Weekend majowy w długoterminowej prognozie pogody był zapowiadany jako deszczowy, zimny i wietrzny. Jednak przez cały czas liczyłam, że nie spełnią się te prognozy.
W niedzielę po raz kolejny przekonaliśmy się o wyższości wycieczek zorganizowanych nad indywidualnymi. Gdyby nie to, że byliśmy umówieni, że trasa została wyznaczona i to że zapłaciliśmy za tą wycieczkę zapewne nikt z nas by nie wstał z ciepłego łóżeczka w tak paskudną pogodę. Przez cała drogę do Świętej Katarzyny to co widzieliśmy za oknami autokaru nie napawało optymizmem. W końcu i ja zwątpiłam. Postanowiłam wprowadzić plan B. Z Świętej Katarzyny wyjść na Łysicę, wrócić do autokaru, przejechać do Nowej Słupi, wejść na Święty Krzyż i wrócić.
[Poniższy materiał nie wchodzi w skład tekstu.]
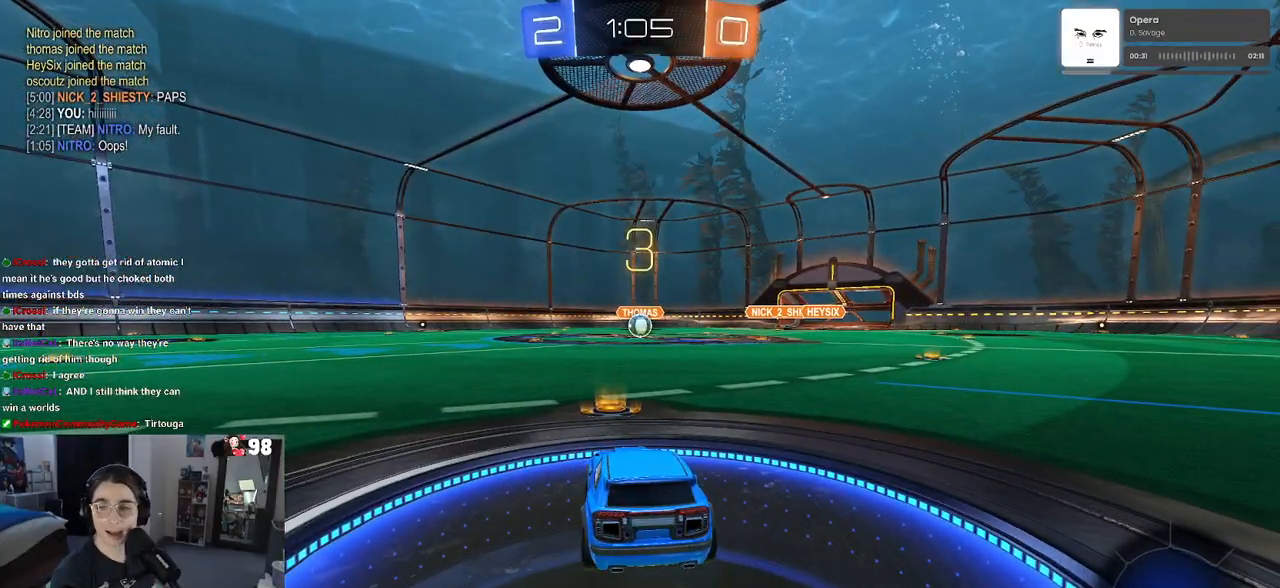
{"buttons": ["TRIANGLE", "R2"], "left_stick": "center", "right_stick": "center", "events": [[233, "TRIANGLE", "down"], [333, "TRIANGLE", "up"], [417, "TRIANGLE", "down"]]}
Ale pogoda okazałą nam trochę łaskawości. W drodze na Łysicę ulewa zmieniła się w deszczyk, potem w mżawkę, a na Łysicy nawet zza głębokich chmur mrugnęło do nas słoneczko. Rozochociliśmy się tym i postanowiliśmy nie wracać do Świętej Katarzyny tylko kontynuować naszą wędrówkę aż do Kokonina. Tu w niewielkiej karczmie obok świętokrzyskiej chałupy zrobiliśmy sobie dłuższy popas. I znowu aura okazała nam swoja łaskawość, zupełnie przestało padać, zrobiło się nawet pogodnie, z przyjemnością rozsiedliśmy się przy ławach kosztując miejscowych specjałów.
Umówiliśmy się z kierowcą, że dojdziemy do Bielin i stamtąd pojedziemy wszyscy do Huty Szklanej by kontynuować naszą wędrówkę do Świętego Krzyża i dalej do Nowej Słupi. W drodze naocznie doświadczyliśmy znaczenia powiedzenia „ wieje jak w kieleckim ( by nie powiedzieć dosadniej ;)”.
W Hucie Szklanej znowu intensywność opadów zelżała, chmury jakby wyjaśniały, a na gołoborzu zupełnie się rozeszły, zaświeciło słoneczko i ukazała nam się w całej krasie świętokrzyska panorama. W klasztorze na Świętym Krzyżu miejscowy przewodnik wytłumaczył nam w jak świętym miejscu się znajdujemy, jakie znaczenie dla Polski ma to miejsce, jak ważne jest dla ludzi wierzących. Dowiedzieliśmy się, że podwójny krzyż oznacza Relikwie Krzyża Świętego Chrystusowego. Opowiedział nam o burzliwej historii tego miejsca, niestety ze względu na remont nie zobaczyliśmy napisów na ścianach z czasów II wojny światowej „Ludożerstwo będzie karane rozstrzelaniem”. Gdyby nie to że czas nas naglił przewodnik mógłby godzinami opowiadać o tym miejscu.
Schodząc Drogą Królewską do Nowej Słupi pilnowaliśmy żeby nie przeoczyć buka Jagiełły . Z niedowierzaniem patrzyliśmy na to co po im pozostało. W Nowej Słupi zatrzymaliśmy się przy Emeryku sprawdzając czy pozostał na swoim miejscu.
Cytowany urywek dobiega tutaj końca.